Compared to controls, GHRD subjects displayed lower serum glucose, insulin, blood pressure, smaller cardiac dimensions, similar pulse wave velocity, lower carotid artery intima-media thickness, lower creatinine, and a non-significant but major reduction in the portion of subjects with carotid atherosclerotic plaques (7% GHRDs vs. 36%, Controls p = 0.1333) despite elevated low-density lipoprotein cholesterol levels.
The current study indicates that individuals with GHRD have normal or improved levels of cardiovascular disease risk factors as compared to their relatives.
This study was funded in part by NIH/NIA grant P01 AG034906 to V.D.L.
由于生长激素受体缺乏(GHRD)/拉龙综合征导致全身性生长激素(GH)不敏感的人类受试者,胰岛素抵抗、糖尿病和癌症的发病率极低,且与年龄相关的认知衰退延迟。

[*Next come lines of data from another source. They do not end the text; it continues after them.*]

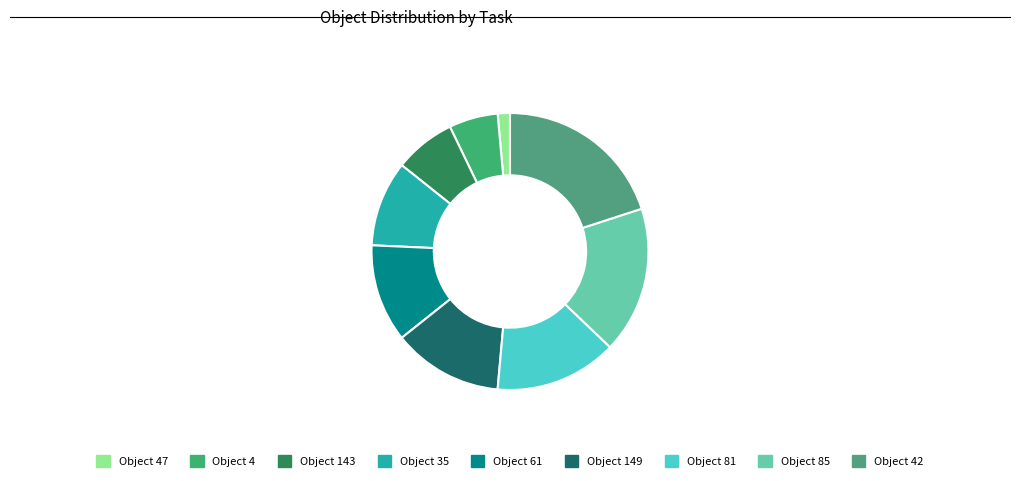

How many segments does this pie chart have?

9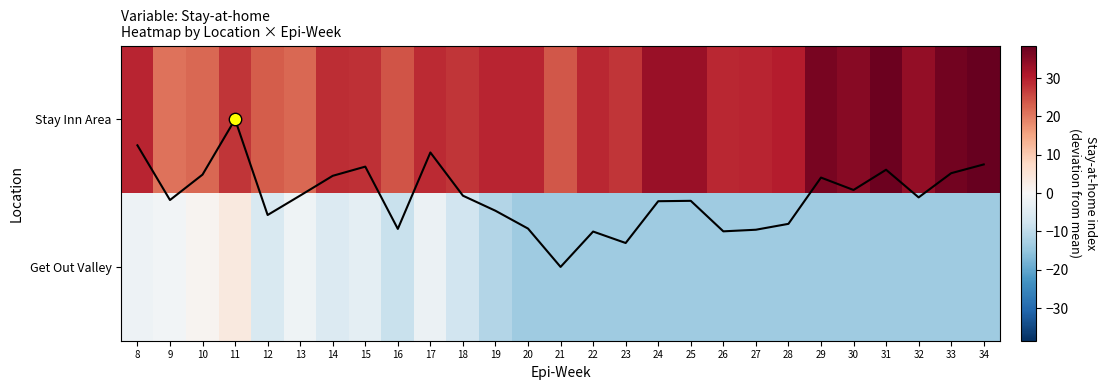

The value of Stay Inn Area at 12 is 15.6. True or false?

False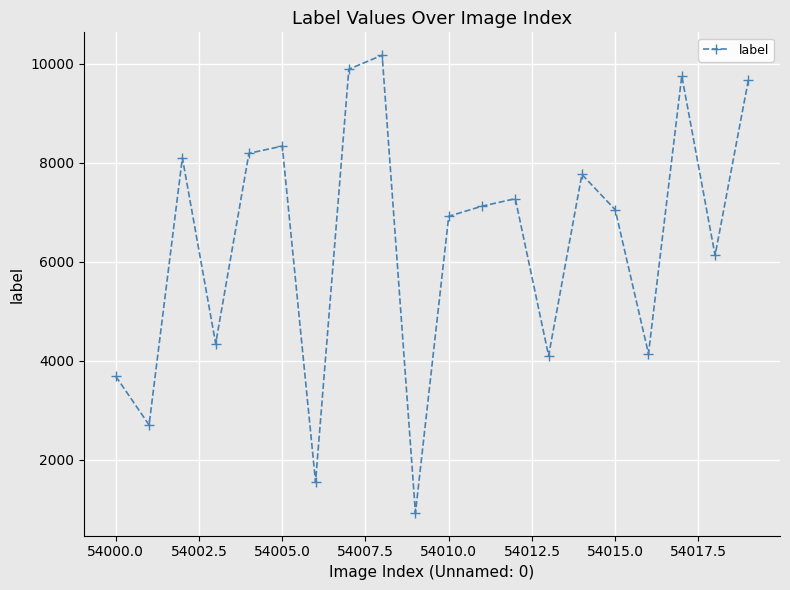

What is the value of the 14th point from the left?

4105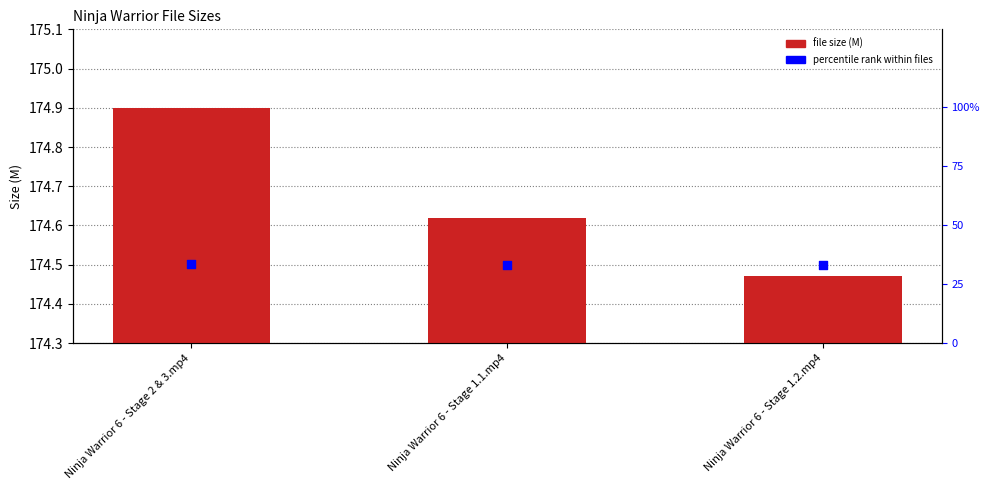

Is the value of percentile rank at Ninja Warrior 6 - Stage 1.2.mp4 greater than the value of Size (M) at Ninja Warrior 6 - Stage 1.1.mp4?

No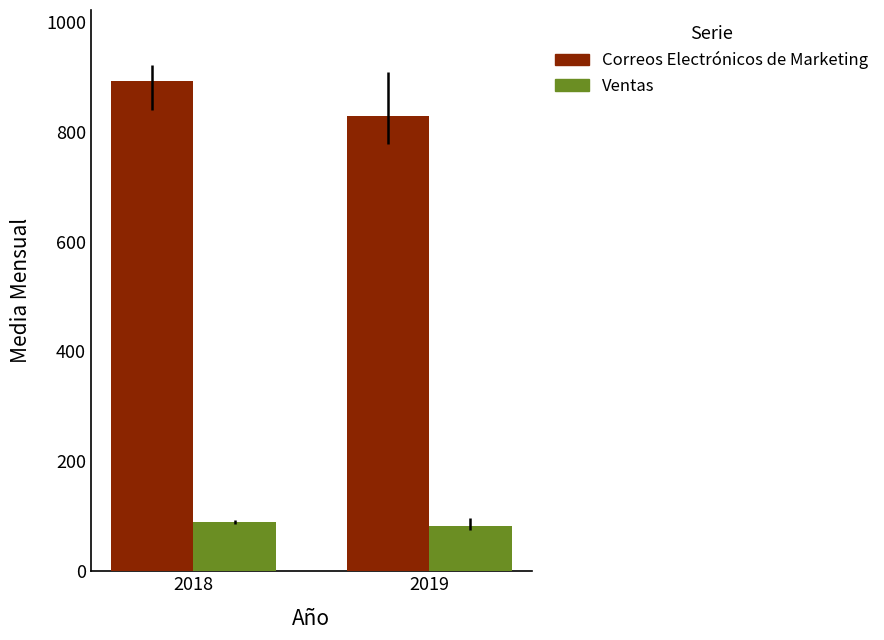

Rank the categories by Correos Electrónicos de Marketing value from lowest to highest.

2019, 2018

然而,这些受试者患心血管疾病(CVD)的风险尚不清楚。在此,我们评估了GHRD受试者及其亲属的心血管功能、损伤和风险因素。
我们分两个阶段测量CVD标志物:一个阶段是在30名个体(GHRD = 16名,对照亲属 = 14名)的队列中进行,这些个体被带到南加州大学(位于加利福尼亚州洛杉矶);另一个阶段是在一个队列中进行,该队列包括在厄瓜多尔(受试者居住的地方)检查的其他个体,总共44名个体(GHRD = 21名,对照亲属 = 23名)。收集了生活在相似地理位置、具有可比环境和社会经济状况的GHRD组和对照组的数据。
与对照组相比,GHRD受试者的血清葡萄糖、胰岛素、血压较低,心脏尺寸较小,脉搏波速度相似,颈动脉内膜中层厚度较低,肌酐较低,尽管低密度脂蛋白胆固醇水平升高,但有颈动脉粥样硬化斑块的受试者比例有非显著性但较大幅度的降低(GHRD组为7%,对照组为36%,p = 0.1333)。
当前研究表明,与亲属相比,GHRD个体的心血管疾病风险因素水平正常或有所改善。
本研究部分由美国国立卫生研究院/国家老龄问题研究所授予V.D.L.的P01 AG034906资助。